Google’s ‘CEO’ image search gender bias hasn’t really been fixed

A side-by-side comparison shows Google image search results for "CEO" and for "CEO United States."

We use Google’s image search to help us understand the world around us. For example, a search about a certain profession, “truck driver” for instance, should yield images that show us a representative smattering of people who drive trucks for a living.

But in 2015, University of Washington researchers found that when searching for a variety of occupations — including “CEO” — women were significantly underrepresented in the image results, and that these results can change searchers’ worldviews. Since then, Google has claimed to have fixed this issue.
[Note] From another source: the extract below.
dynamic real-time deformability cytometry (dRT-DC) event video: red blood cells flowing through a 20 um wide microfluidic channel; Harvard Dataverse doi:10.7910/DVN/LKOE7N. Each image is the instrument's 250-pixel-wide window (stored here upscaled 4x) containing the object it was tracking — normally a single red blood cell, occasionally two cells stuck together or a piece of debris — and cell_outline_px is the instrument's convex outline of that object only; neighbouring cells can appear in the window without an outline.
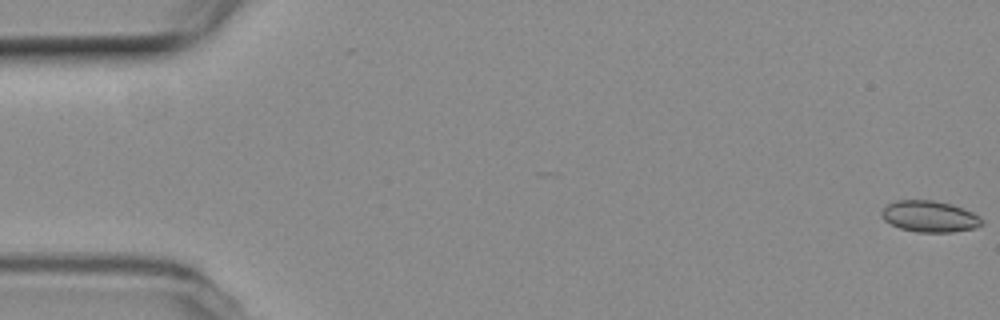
{"species": "common noctule bat (a hibernating species)", "species_latin": "Nyctalus noctula", "temperature_condition": "room temperature", "stored_images_in_passage": 9, "camera_frame_rate_fps": 3000, "um_per_image_px": 0.085, "animal": {"sex": "female", "body_mass_g": 19.3, "forearm_length_mm": 54.1}, "frame": {"image": 1, "passage_image": 1, "time_ms": 0.0, "image_size_px": [1000, 320], "cell_outline_px": [[984, 224], [976, 228], [952, 232], [916, 232], [900, 228], [884, 220], [880, 216], [880, 212], [888, 204], [896, 200], [932, 200], [952, 204], [964, 208], [980, 216], [984, 220]], "centroid_in_image_um": [79.05, 18.4], "position_along_channel_um": 6.0, "area_um2": 18.5}}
A different UW team recently investigated the company’s veracity. The researchers showed that for four major search engines from around the world, including Google, this bias is only partially fixed, according to a paper presented in February at the AAAI Conference of Artificial Intelligence. A search for an occupation, such as “CEO,” yielded results with a ratio of cis-male and cis-female presenting people that matches the current statistics. But when the team added another search term — for example, “CEO + United States” — the image search returned fewer photos of cis-female presenting people. In the paper, the researchers propose three potential solutions to this issue.

Chirag Shah
Chirag Shah

“My lab has been working on the issue of bias in search results for a while, and we wondered if this CEO image search bias had only been fixed on the surface,” said senior author Chirag Shah, a UW associate professor in the Information School. “We wanted to be able to show that this is a problem that can be systematically fixed for all search terms, instead of something that has to be fixed with this kind of ‘whack-a-mole’ approach, one problem at a time.”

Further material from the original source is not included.